Kiai Ate nggak terima karena pemberhentiannya dirasa nggak etis dan dilakuin secara nggak hormat. Pemberhentiannya itu dilakuin tiba-tiba tanpa melalui proses tabayyun atau klarifikasi. Surat keputusan pemberhentiannya pun cuma lewat format PDF di Whatsapp yang dikirim di Whatsapp Group MUI Jawa Barat. Kiai Ate mempertanyakan surat keputusan itu, apa yang dilanggarnya dari Anggaran Dasar/Anggaran Rumah Tangga yang disusun MUI Pusat. Dia bilang bakal legowo dengan pemberhentiannya kalau MUI Jawa Barat bisa ngejelasin secara rinci dasar surat keputusan itu. Tapi, kalau pemberhentiannya nggak sesuai, dia nggak akan mundur di sisa masa jabatannya.

Dia juga bilang, dia diangkat jadi Ketua MUI Tasikmalaya berdasarkan surat keputusan MUI Pusat yang ditandatangani KH Ma’ruf Amin. Kiai Ate juga nyinggung soal pengurus MUI Kota Tasikmalaya yang berkumpul dengan ormas Islam tanpa kehadirannya. Ketika itu, dia lagi ngehadirin undangan zikir bersama dari Presiden Jokowi. Padahal secara formal, forum seperti itu harus ada dasar undangan dari ketua. Menurutnya, pertemuan itu ilegal dan secara sengaja merupakan aksi kudeta untuk melengserkan dirinya.

Kasus Kiai Ate ini mirip seperti kasus, Sekretaris MUI Sukabumi Daden Sukendar beberapa bulan yang lalu. Dia juga diberhentiin secara sepihak setelah kehadirannya di lembaga Pendidikan milik kelompok Jemaat Ahmadiyah Indonesia.
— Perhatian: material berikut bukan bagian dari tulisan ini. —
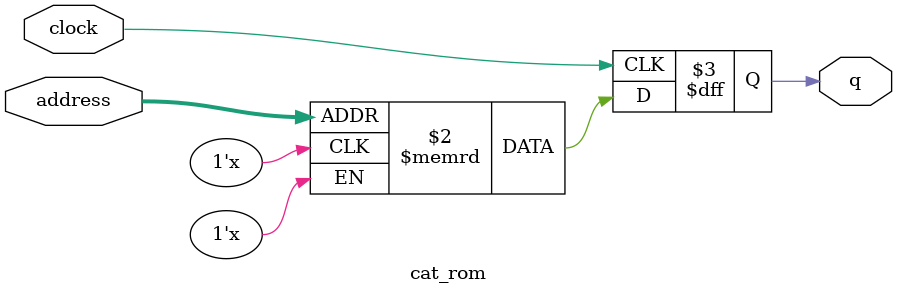
<source format=sv>
module cat_rom (
	input logic clock,
	input logic [18:0] address,
	output logic [0:0] q
);

logic [0:0] memory [0:307199] /* synthesis ram_init_file = "./cat/cat.mif" */;

always_ff @ (posedge clock) begin
	q <= memory[address];
end

endmodule

</source>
Daden sendiri bahkan nggak tahu dia di nonaktifin. Apa yang dialami Kiai Ate dan Daden jelas memprihatinkan. Tokoh-tokoh yang terbuka dan mau membangun jembatan justru disingkirin dari posisinya di struktur MUI. Itu menunjukkan bahwa sebagian besar pengurus MUI seolah hidup dalam tempurungnya aja. MUI terbuka, Indonesia damai!